» **What to do**:
Give again, exactly, every line of the entries below from the one that has "сыну всего год." to the last.

Source records
- - - -

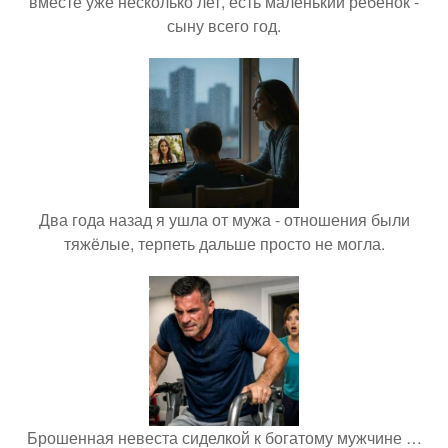
вместе уже несколько лет, есть маленький ребёнок -
сыну всего год.
Два года назад я ушла от мужа - отношения были
тяжёлые, терпеть дальше просто не могла.
Брошенная невеста сиделкой к богатому мужчине …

- - - -

» **Task solution**:
сыну всего год.
Два года назад я ушла от мужа - отношения были
тяжёлые, терпеть дальше просто не могла.
Брошенная невеста сиделкой к богатому мужчине …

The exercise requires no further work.